McShain used a cocky strut to anger opponents and spectators. His brother-in-law Donn Lewin stated that the strut was so arrogant that it "made you want to kill him" and that he walked the same way in real life. McShain was arrested once after starting a riot by spitting tobacco juice from his trademark cigar on an opponent. His behavior was considered so inappropriate that he was summoned to appear in front of the Texas Gaming Commission. He was also the subject of another inquiry, as he changed the pre-planned outcome of a bout midway through the match. Because there was a championship on the line and two promoters were arguing over the wrestling territory in which the match took place, the United States Department of Justice became involved. The match was the origin of the rule used in many promotions that prevents a title belt from changing hands when the match ends with a disqualification. Following his end to in ring action he worked as a referee in Houston.

==Personal life==
In a match against Donn Lewin, McShain broke Lewin's nose. Shortly thereafter, Lewin's father invited McShain to dinner. McShain met Donn's sister Sallee, whom he later married.

McShain appeared in the 1949 movie The Inspector General, as well as several other films.
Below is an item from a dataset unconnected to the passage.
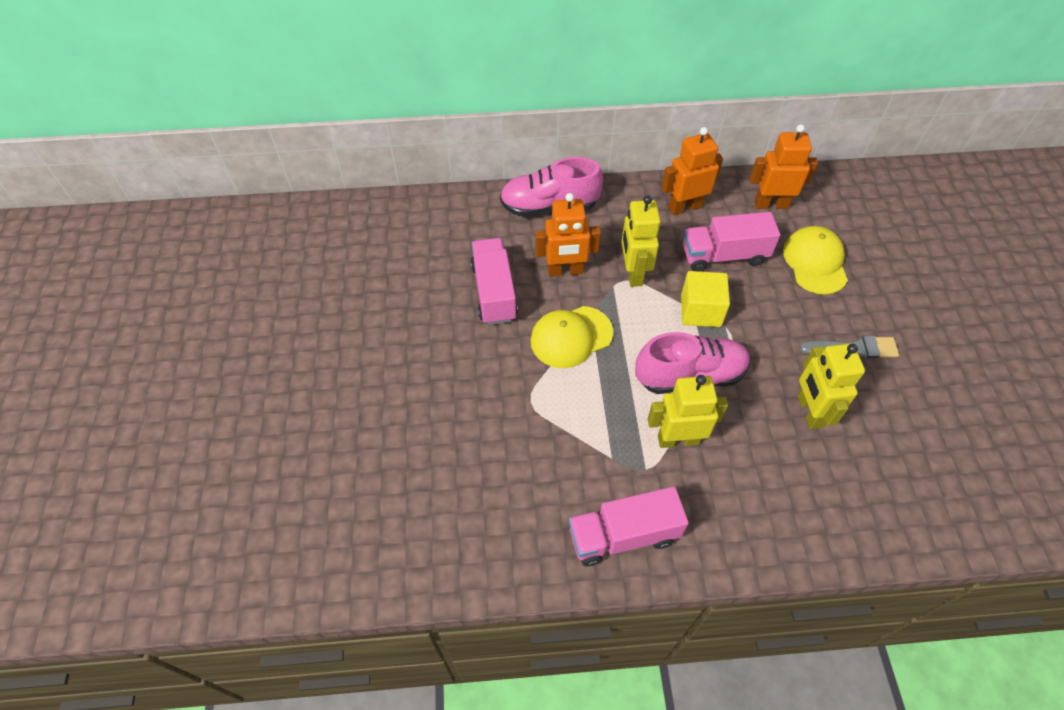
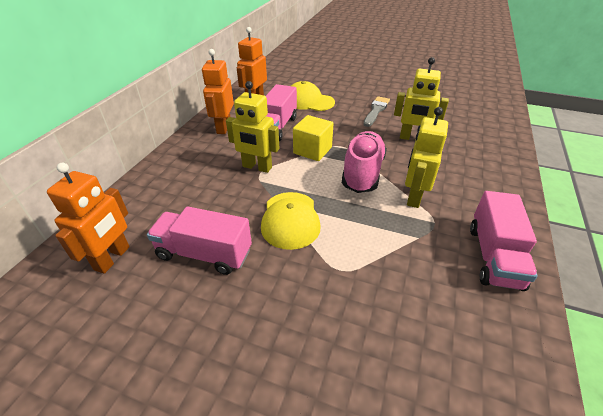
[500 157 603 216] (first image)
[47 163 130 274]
He died in Alvin, Texas on July 14, 1992.

==Championships and accomplishments==
- Midwest Wrestling Association
  - MWA American Tag Team Championship (1 time)
- National Wrestling Association
  - NWA World Light Heavyweight Championship (10 times)
- NWA Mid-America
  - NWA World Junior Heavyweight Championship (1 time)
- Southwest Sports, Inc.
  - NWA Texas Heavyweight Championship (7 times)
  - NWA Brass Knuckles Championship (Texas version) (6 times)
  - NWA World Tag Team Championship (6 times) - with Joe Christie
- Professional Wrestling Hall of Fame and Museum
  - (Class of 2010)
- Wrestling Observer Newsletter
  - Wrestling Observer Newsletter Hall of Fame (Class of 1996)
^{1}McShain won the title once just briefly before the formation of the National Wrestling Alliance when the title was simply referred to as the Texas Heavyweight Championship.